• PROVIDED MATERIAL
%%
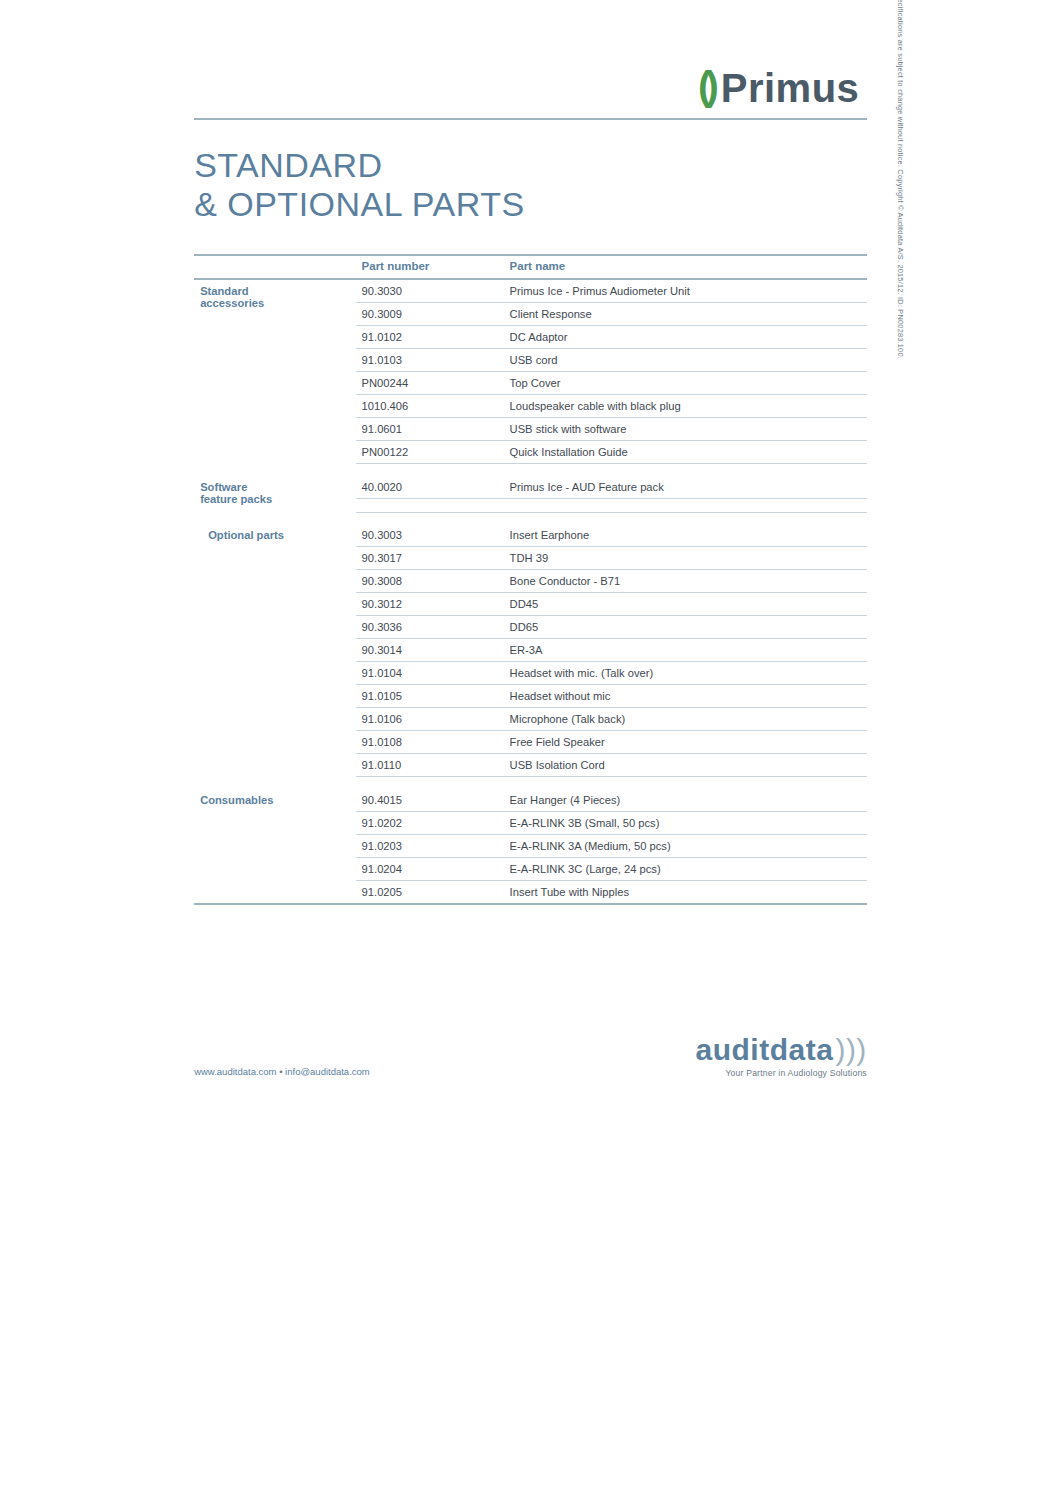() Primus
STANDARD& OPTIONAL PARTS
| | Part number | Part name |
| --- | --- | --- |
| Standard accessories | 90.3030 | Primus Ice - Primus Audiometer Unit |
| 90.3009 | Client Response |
| 91.0102 | DC Adaptor |
| 91.0103 | USB cord |
| PN00244 | Top Cover |
| 1010.406 | Loudspeaker cable with black plug |
| 91.0601 | USB stick with software |
| PN00122 | Quick Installation Guide |
| Software feature packs | 40.0020 | Primus Ice - AUD Feature pack |
| Optional parts | 90.3003 | Insert Earphone |
| 90.3017 | TDH 39 |
| 90.3008 | Bone Conductor - B71 |
| 90.3012 | DD45 |
| 90.3036 | DD65 |
| 90.3014 | ER-3A |
| 91.0104 | Headset with mic. (Talk over) |
| 91.0105 | Headset without mic |
| 91.0106 | Microphone (Talk back) |
| 91.0108 | Free Field Speaker |
| 91.0110 | USB Isolation Cord |
| Consumables | 90.4015 | Ear Hanger (4 Pieces) |
| 91.0202 | E-A-RLINK 3B (Small, 50 pcs) |
| 91.0203 | E-A-RLINK 3A (Medium, 50 pcs) |
| 91.0204 | E-A-RLINK 3C (Large, 24 pcs) |
| 91.0205 | Insert Tube with Nipples |
Specifications are subject to change without notice. Copyright © Auditdata A/S. 2015/12. ID: PN00283.100.
www.auditdata.com • info@auditdata.com
auditdata)))
Your Partner in Audiology Solutions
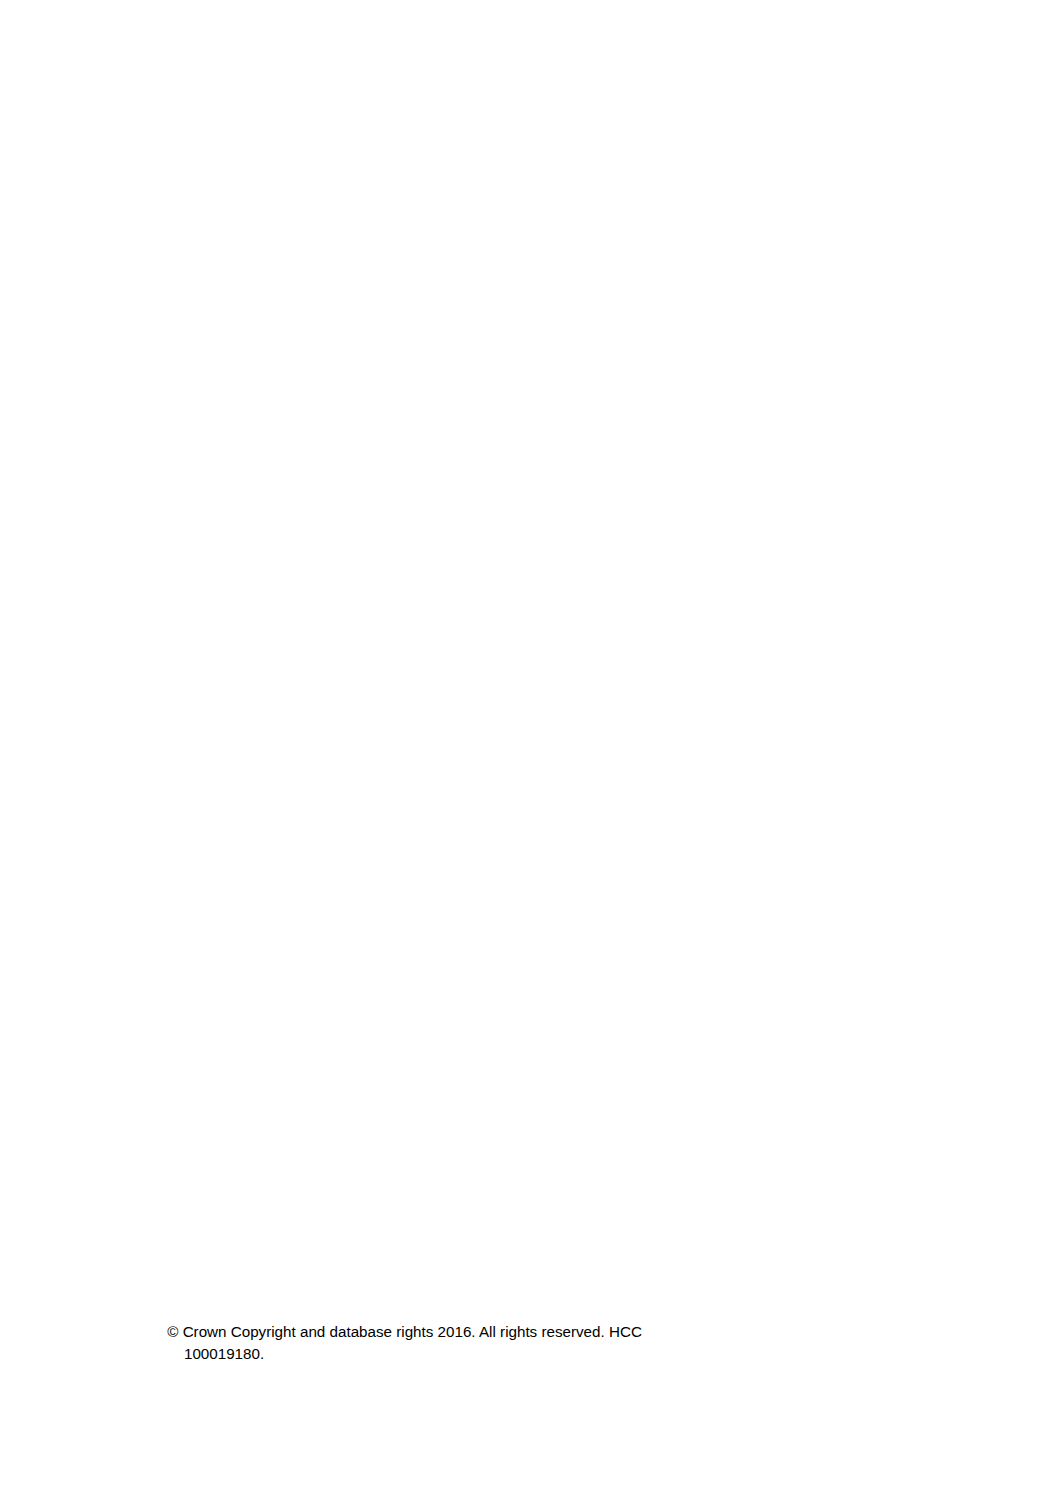© Crown Copyright and database rights 2016. All rights reserved. HCC 100019180.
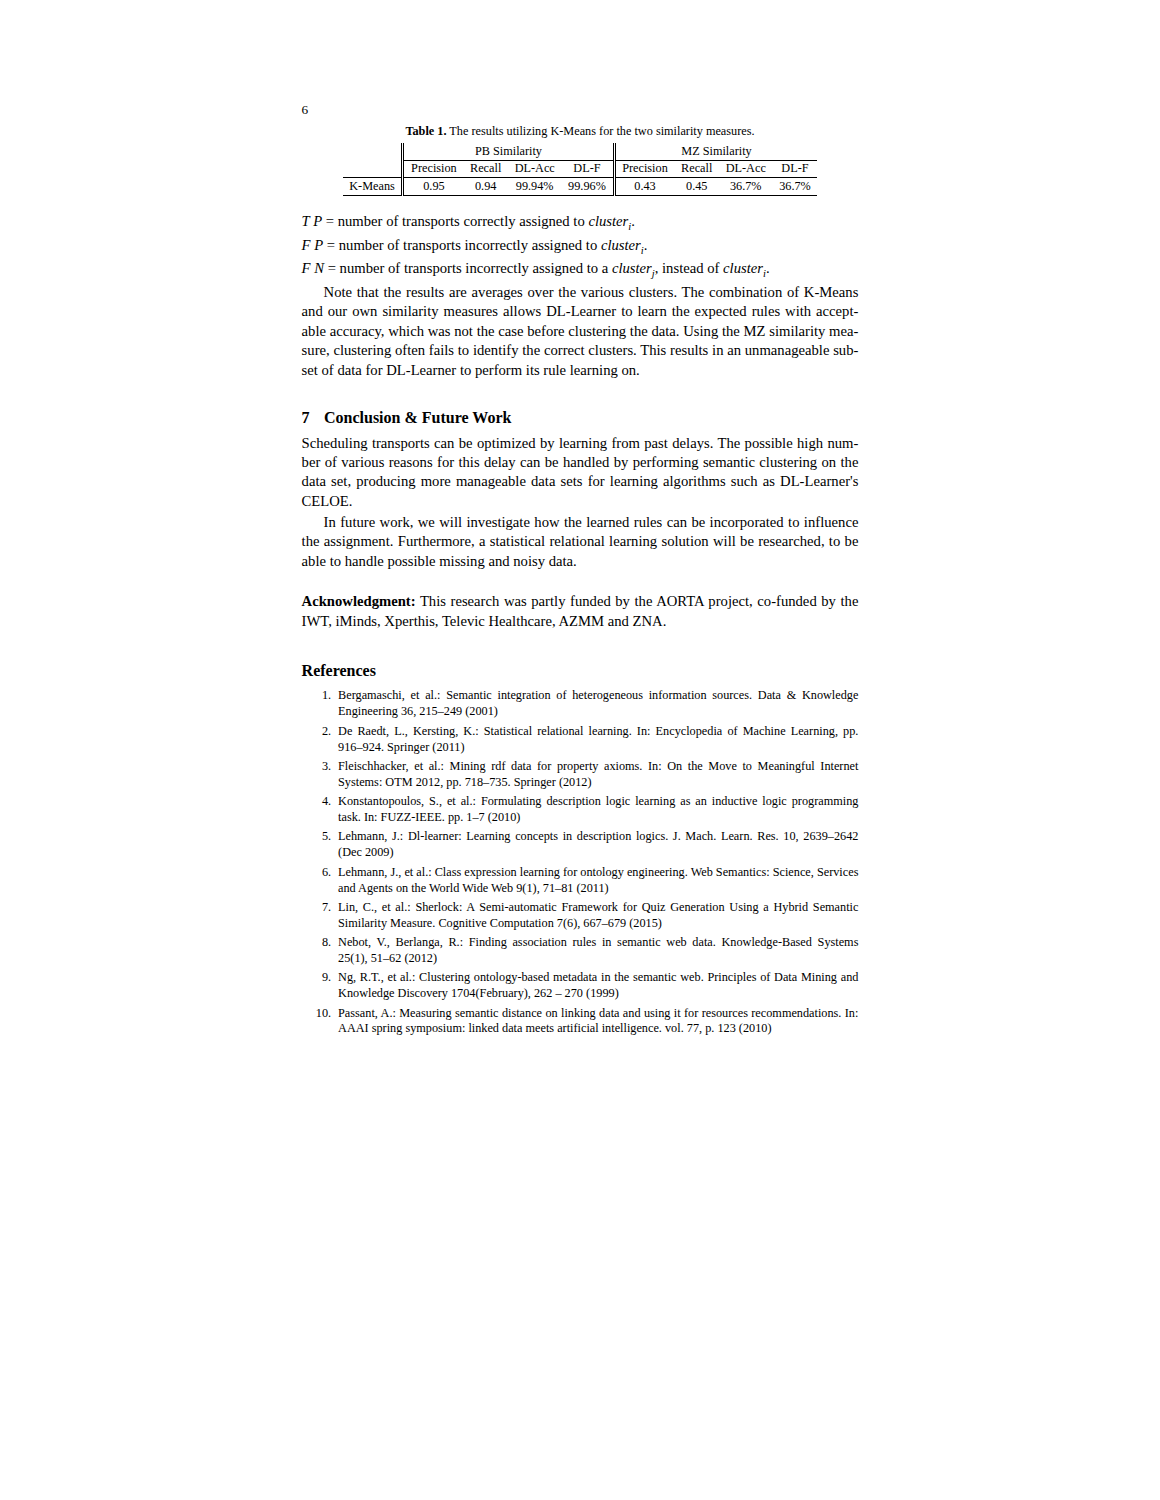6
Table 1. The results utilizing K-Means for the two similarity measures.
| | PB Similarity | MZ Similarity |
| | Precision | Recall | DL-Acc | DL-F | Precision | Recall | DL-Acc | DL-F |
| K-Means | 0.95 | 0.94 | 99.94% | 99.96% | 0.43 | 0.45 | 36.7% | 36.7% |
T P = number of transports correctly assigned to clusteri.
F P = number of transports incorrectly assigned to clusteri.
F N = number of transports incorrectly assigned to a clusterj, instead of clusteri.
Note that the results are averages over the various clusters. The combination of K-Means and our own similarity measures allows DL-Learner to learn the expected rules with acceptable accuracy, which was not the case before clustering the data. Using the MZ similarity measure, clustering often fails to identify the correct clusters. This results in an unmanageable subset of data for DL-Learner to perform its rule learning on.
7 Conclusion & Future Work
Scheduling transports can be optimized by learning from past delays. The possible high number of various reasons for this delay can be handled by performing semantic clustering on the data set, producing more manageable data sets for learning algorithms such as DL-Learner's CELOE.
In future work, we will investigate how the learned rules can be incorporated to influence the assignment. Furthermore, a statistical relational learning solution will be researched, to be able to handle possible missing and noisy data.
Acknowledgment: This research was partly funded by the AORTA project, co-funded by the IWT, iMinds, Xperthis, Televic Healthcare, AZMM and ZNA.
References
Bergamaschi, et al.: Semantic integration of heterogeneous information sources. Data & Knowledge Engineering 36, 215–249 (2001)
De Raedt, L., Kersting, K.: Statistical relational learning. In: Encyclopedia of Machine Learning, pp. 916–924. Springer (2011)
Fleischhacker, et al.: Mining rdf data for property axioms. In: On the Move to Meaningful Internet Systems: OTM 2012, pp. 718–735. Springer (2012)
Konstantopoulos, S., et al.: Formulating description logic learning as an inductive logic programming task. In: FUZZ-IEEE. pp. 1–7 (2010)
Lehmann, J.: Dl-learner: Learning concepts in description logics. J. Mach. Learn. Res. 10, 2639–2642 (Dec 2009)
Lehmann, J., et al.: Class expression learning for ontology engineering. Web Semantics: Science, Services and Agents on the World Wide Web 9(1), 71–81 (2011)
Lin, C., et al.: Sherlock: A Semi-automatic Framework for Quiz Generation Using a Hybrid Semantic Similarity Measure. Cognitive Computation 7(6), 667–679 (2015)
Nebot, V., Berlanga, R.: Finding association rules in semantic web data. Knowledge-Based Systems 25(1), 51–62 (2012)
Ng, R.T., et al.: Clustering ontology-based metadata in the semantic web. Principles of Data Mining and Knowledge Discovery 1704(February), 262 – 270 (1999)
Passant, A.: Measuring semantic distance on linking data and using it for resources recommendations. In: AAAI spring symposium: linked data meets artificial intelligence. vol. 77, p. 123 (2010)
%%
• HOW TO COMPLETE THIS TASK
Whenever the string "Talk" shows up in a line of the entries, copy that line.

• SOLUTION BELOW
| 91.0104 | Headset with mic. (Talk over) |
| 91.0106 | Microphone (Talk back) |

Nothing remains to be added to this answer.